The kynurenine pathway describes the steps that turn the amino acid tryptophan (the ingredient in turkey that might make you sleepy) into nicotinamide adenine dinucleotide. This pathway might be a connection between the immune system and neurotransmitters involved in schizophrenia.
A recent autopsy study by researcher Thomas Weickert and colleagues explored this link by determining that in the brains of people with schizophrenia and high levels of inflammation, messenger RNA for Kynurenine Aminotransferase II (KATII, a step on the kynurenine pathway) was elevated in the dorsolateral prefrontal cortex compared to the brains of people who died healthy and those with schizophrenia but low levels of inflammation.

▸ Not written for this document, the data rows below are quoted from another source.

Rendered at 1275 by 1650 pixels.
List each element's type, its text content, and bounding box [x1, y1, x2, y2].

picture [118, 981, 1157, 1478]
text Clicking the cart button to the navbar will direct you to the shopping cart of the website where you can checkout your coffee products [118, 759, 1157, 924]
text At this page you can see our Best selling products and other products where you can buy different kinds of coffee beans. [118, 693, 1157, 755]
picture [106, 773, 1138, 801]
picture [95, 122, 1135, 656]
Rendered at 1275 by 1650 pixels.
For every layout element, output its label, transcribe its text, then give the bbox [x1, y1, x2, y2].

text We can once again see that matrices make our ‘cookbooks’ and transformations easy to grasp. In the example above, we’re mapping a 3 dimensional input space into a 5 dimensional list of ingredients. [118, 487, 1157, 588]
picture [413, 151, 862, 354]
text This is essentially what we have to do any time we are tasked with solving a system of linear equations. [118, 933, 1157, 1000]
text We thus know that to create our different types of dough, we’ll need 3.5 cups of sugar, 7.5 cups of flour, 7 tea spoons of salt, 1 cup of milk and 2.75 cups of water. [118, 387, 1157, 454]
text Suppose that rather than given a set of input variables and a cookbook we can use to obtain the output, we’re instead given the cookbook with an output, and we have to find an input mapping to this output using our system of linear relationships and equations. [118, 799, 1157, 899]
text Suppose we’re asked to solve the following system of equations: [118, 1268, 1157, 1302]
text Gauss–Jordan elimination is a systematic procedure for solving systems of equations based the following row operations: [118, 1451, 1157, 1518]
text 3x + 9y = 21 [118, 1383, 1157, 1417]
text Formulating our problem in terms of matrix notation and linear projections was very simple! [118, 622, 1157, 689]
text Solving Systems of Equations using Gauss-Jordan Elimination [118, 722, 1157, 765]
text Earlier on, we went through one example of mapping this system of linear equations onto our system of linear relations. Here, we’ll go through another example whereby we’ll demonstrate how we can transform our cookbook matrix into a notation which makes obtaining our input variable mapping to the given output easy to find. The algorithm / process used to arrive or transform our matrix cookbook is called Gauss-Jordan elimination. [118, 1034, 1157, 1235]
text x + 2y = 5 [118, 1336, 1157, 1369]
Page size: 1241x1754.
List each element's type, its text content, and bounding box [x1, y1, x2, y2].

The KATII mRNA levels also correlated with mRNA levels of inflammatory markers such as glial fibrillary acidic protein and interleukin-6.
Blood measures related to the kynurenine pathway also differentiated people with schizophrenia from healthy controls. People with schizophrenia had lower levels of tryptophan, kynurenine, and kynurenic acid in their blood. The low levels of kynurenic acid in the blood were correlated with deficits in working memory and smaller volume of the dorsolateral prefrontal cortex.
Weickert and colleagues suggest that blood levels of kynurenic acid might provide a measurable indicator of the degree to which people with schizophrenia are experiencing problems with executive functioning (planning and decision-making) and loss of brain volume.
A recent study by Robert Smith and colleagues studied the use of transcranial direct current stimulation (tDCS) in patients with schizophrenia. TDCS is very low level current that has a positive (anode) or negative (cathode) electrode. Anodal stimulation of the cortex is usually associated with positive effects on mood and cognition. Patients received either five sessions of active tDCS for 20 minutes (at 2 milli Amps) or a sham stimulation for the same period. Then, one day after the final session, the patients were measured on a variety of scales for cognition and illness. Patients who received the active tDCS showed more improvements in working memory and attention than patients who received the sham treatment.
There was no difference in the two groups’ schizophrenic symptoms, including hallucinations. Smith and colleagues suggest that the improvements in cognition may result from changes to brain connectivity networks, since abnormalities in these networks have been identified in patients with schizophrenia and bipolar disorder.
Replications of this type of study are needed to clarify the effect of tDCS on cognition in schizophrenia, but given the safety and convenience of the procedure, the findings are promising.
Repetitive transcranial magnetic stimulation (rTMS) may improve working memory in patients with schizophrenia, according to a small study published by Zafiris J. Daskalakis and colleagues in Biological Psychiatry in 2013. Patients with schizophrenia received either 20 Hz rTMS over the left and right prefrontal cortex or a sham treatment, and the rTMS improved working memory on a particular task, the n-back task, wherein patients are asked to recall whether a stimulus they’re currently viewing is the same as the previous one they viewed, or one they viewed several times back. Twenty sessions of rTMS over a period of 4 weeks brought memory back to the levels seen in normal controls.
Editor’s Note: Since many patients with bipolar disorder also have deficits in prefrontal-based memory and performance even when euthymic, it will be important to see if rTMS would also be helpful in these patients. RTMS at 20 Hz increases neuronal activity as measured by PET scan of the prefrontal cortex and other regions of the brain, and this lasts for at least 48 hours after each treatment.
Since many patients with schizophrenia and bipolar disorder show deficits in prefrontal activity at baseline, the normalization of these alterations could relate to the memory improvement. This proposition could be tested relatively easily.